In ancient China, paying doctors once the patient was healthy was commonplace. So, the doctor had every incentive to heal them if they were ill. Payments would stop once the patient became sick, and would not resume until the individual was back on their feet.
Nothing compares to western medicine when it comes to healing a broken bone or performing brain surgery. However, this type of medicine has definitely lost its way.
When the forbidden fruit is still forbidden for some, and in its place are a host of questionable pharmaceuticals, then perhaps there is a problem. When suppressing symptoms rather than healing is the system, this is the modern western health system.
Cannabis Doctors: The Sad Reality
Doctors landing themselves in hot water due to their own medicinal cannabis consumption is sadly nothing new.
In 2014, the case of Yolanda Ng garnered much attention. After completing her training as a pediatric nephrologist she was applying for a position at the Providence Sacred Heart Children’s Hospital in Spokane, Washington. The prospect of an exciting career took a turn south following a positive test for cannabis during the application process.
For some months prior to applying for the job Ng’s treatment method for her menstrual cramps was a cannabis tincture. Washington had already decriminalized cannabis at the time. Authorities, however, took a dim view of her efforts to ease her monthly pains.
She had her medical license suspended according to protocol and had to attend mandatory rehab. In the end, Ng left the field entirely.
Mandatory Rehab For Cannabis Doctors
Another well-known case is one that concerns an anonymous board-certified physician.

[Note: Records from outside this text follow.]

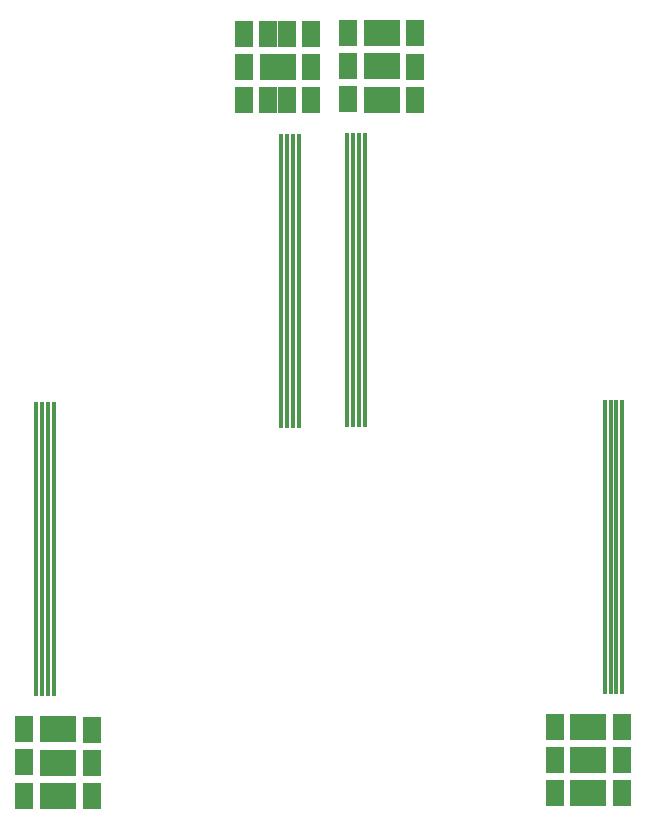
<source format=gbr>
G04 #@! TF.GenerationSoftware,KiCad,Pcbnew,(5.1.5)-3*
G04 #@! TF.CreationDate,2021-03-18T13:29:50-04:00*
G04 #@! TF.ProjectId,LED_Harness_3x2_RED+BLUE,4c45445f-4861-4726-9e65-73735f337832,rev?*
G04 #@! TF.SameCoordinates,Original*
G04 #@! TF.FileFunction,Paste,Top*
G04 #@! TF.FilePolarity,Positive*
%FSLAX46Y46*%
G04 Gerber Fmt 4.6, Leading zero omitted, Abs format (unit mm)*
G04 Created by KiCad (PCBNEW (5.1.5)-3) date 2021-03-18 13:29:50*
%MOMM*%
%LPD*%
G04 APERTURE LIST*
%ADD10R,1.500000X2.250000*%
%ADD11R,0.300000X25.000000*%
G04 APERTURE END LIST*
D10*
X163014660Y-123705620D03*
X160916620Y-123690380D03*
X157294580Y-120869710D03*
X159392620Y-120884950D03*
X159387540Y-118074440D03*
X157289500Y-118059200D03*
X159387540Y-123692920D03*
X157289500Y-123677680D03*
X160919160Y-120883680D03*
X163017200Y-120898920D03*
X163012120Y-118087140D03*
X160914080Y-118071900D03*
D11*
X141237400Y-80247200D03*
X140737400Y-80247200D03*
X140237400Y-80247200D03*
X139737400Y-80247200D03*
X163030600Y-102878600D03*
X162530600Y-102878600D03*
X162030600Y-102878600D03*
X161530600Y-102878600D03*
D10*
X143413480Y-59347100D03*
X145511520Y-59362340D03*
X141892020Y-62160150D03*
X139793980Y-62144910D03*
X139788900Y-64952880D03*
X141886940Y-64968120D03*
X139788900Y-59334400D03*
X141886940Y-59349640D03*
X145516600Y-62174120D03*
X143418560Y-62158880D03*
X143416020Y-64965580D03*
X145514060Y-64980820D03*
X114498120Y-123913900D03*
X112400080Y-123898660D03*
X116019580Y-121100850D03*
X118117620Y-121116090D03*
X118122700Y-118308120D03*
X116024660Y-118292880D03*
X118122700Y-123926600D03*
X116024660Y-123911360D03*
D11*
X134170800Y-80289400D03*
X134670800Y-80289400D03*
X135170800Y-80289400D03*
X135670800Y-80289400D03*
D10*
X112395000Y-121086880D03*
X114493040Y-121102120D03*
X114495580Y-118295420D03*
X112397540Y-118280180D03*
D11*
X113427000Y-103022400D03*
X113927000Y-103022400D03*
X114427000Y-103022400D03*
X114927000Y-103022400D03*
D10*
X133073140Y-65018920D03*
X130975100Y-65003680D03*
X130980180Y-62195710D03*
X133078220Y-62210950D03*
X133073140Y-59400440D03*
X130975100Y-59385200D03*
X136700260Y-65031620D03*
X134602220Y-65016380D03*
X134604760Y-62209680D03*
X136702800Y-62224920D03*
X136697720Y-59413140D03*
X134599680Y-59397900D03*
M02*

</source>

The doctor in question admitted to smoking the plant twice a month and lived in a state where cannabis consumption was legal.
After testing positive for cannabis in his employment physical, he underwent a four-day, out-of-state evaluation at a cost of $5000 – $6000. Once there, he received a diagnosis of having a severe cannabis dependence. Additionally, a stay for ninety days of inpatient treatment was the recommendation.

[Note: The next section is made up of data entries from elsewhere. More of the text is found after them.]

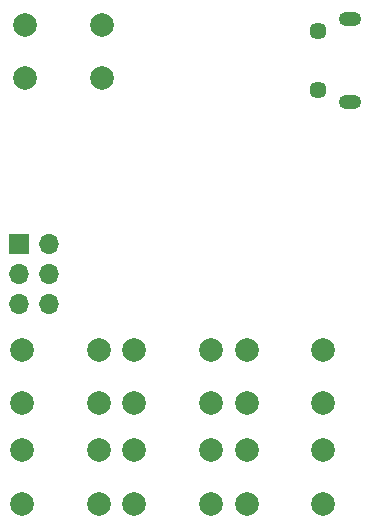
<source format=gbr>
%TF.GenerationSoftware,KiCad,Pcbnew,(6.0.11)*%
%TF.CreationDate,2023-02-27T16:04:50+00:00*%
%TF.ProjectId,HackSoc Workshop,4861636b-536f-4632-9057-6f726b73686f,rev?*%
%TF.SameCoordinates,Original*%
%TF.FileFunction,Soldermask,Bot*%
%TF.FilePolarity,Negative*%
%FSLAX46Y46*%
G04 Gerber Fmt 4.6, Leading zero omitted, Abs format (unit mm)*
G04 Created by KiCad (PCBNEW (6.0.11)) date 2023-02-27 16:04:50*
%MOMM*%
%LPD*%
G01*
G04 APERTURE LIST*
%ADD10R,1.700000X1.700000*%
%ADD11O,1.700000X1.700000*%
%ADD12C,2.000000*%
%ADD13O,1.900000X1.200000*%
%ADD14C,1.450000*%
G04 APERTURE END LIST*
D10*
%TO.C,J2*%
X76975000Y-83750000D03*
D11*
X79515000Y-83750000D03*
X76975000Y-86290000D03*
X79515000Y-86290000D03*
X76975000Y-88830000D03*
X79515000Y-88830000D03*
%TD*%
D12*
%TO.C,SW7*%
X96250000Y-101250000D03*
X102750000Y-101250000D03*
X96250000Y-105750000D03*
X102750000Y-105750000D03*
%TD*%
%TO.C,SW6*%
X86750000Y-101250000D03*
X93250000Y-101250000D03*
X86750000Y-105750000D03*
X93250000Y-105750000D03*
%TD*%
%TO.C,SW5*%
X77250000Y-101250000D03*
X83750000Y-101250000D03*
X77250000Y-105750000D03*
X83750000Y-105750000D03*
%TD*%
%TO.C,SW4*%
X96250000Y-92750000D03*
X102750000Y-92750000D03*
X96250000Y-97250000D03*
X102750000Y-97250000D03*
%TD*%
%TO.C,SW3*%
X86750000Y-92750000D03*
X93250000Y-92750000D03*
X86750000Y-97250000D03*
X93250000Y-97250000D03*
%TD*%
%TO.C,SW2*%
X77250000Y-92750000D03*
X83750000Y-92750000D03*
X77250000Y-97250000D03*
X83750000Y-97250000D03*
%TD*%
%TO.C,SW1*%
X77500000Y-65250000D03*
X84000000Y-65250000D03*
X77500000Y-69750000D03*
X84000000Y-69750000D03*
%TD*%
D13*
%TO.C,J1*%
X104987500Y-71750000D03*
D14*
X102287500Y-65750000D03*
X102287500Y-70750000D03*
D13*
X104987500Y-64750000D03*
%TD*%
M02*

</source>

The doctor refused the ninety-day treatment and thus had to agree to discontinue his medical practice. The doctor also had no rights to appeal the diagnosis.
Why Isn’t Cannabis Legal Medicine for All?
Regardless of the field we work in, we’re all on this human journey together. The ups and downs of eeking out an existence in a western cultural context are often hard to navigate without help.
Doctors are no different. They too experience deep emotional or physical pain. They are husbands, wives, sons, daughters, and friends, who also have their traumas and losses, just like everyone else.
Just why a system would allow a doctor to prescribe but not medicate with cannabis is difficult to understand. When evidence suggests cannabis helps with a wide variety of health issues, the above cases serve to highlight a severe disconnect among the powers that be.
What do the Current Laws Say?
As is the case with many aspects of cannabis law, it’s complicated. Employers in legal jurisdictions generally have little problem with responsible cannabis consumption. However, issues arise if the employer is accepting federal money — something which is hard to avoid when it comes to hospitals.
There are no specific laws that dictate the relationship a doctor can have with the cannabis plant. However, they cannot consume any intoxicating substances on the job, be it cannabis, alcohol or opiates.
With cannabis consumption, ascertaining just what intoxication means isn’t always straightforward. When a physician medicates with cannabis, it will stay in their system for up to a month. In other words, the tests can’t distinguish if consumption occurred yesterday evening, or two weeks ago,
As a Schedule 1 substance, cannabis still remains a forbidden fruit at the federal level. When the establishment still sees cannabis as a vice rather than a medicine, then progress is slowing. With the aversions still present, it just serves to demonstrate the roadblocks that lie ahead toward complete reintegration of this misunderstood plant back into our culture.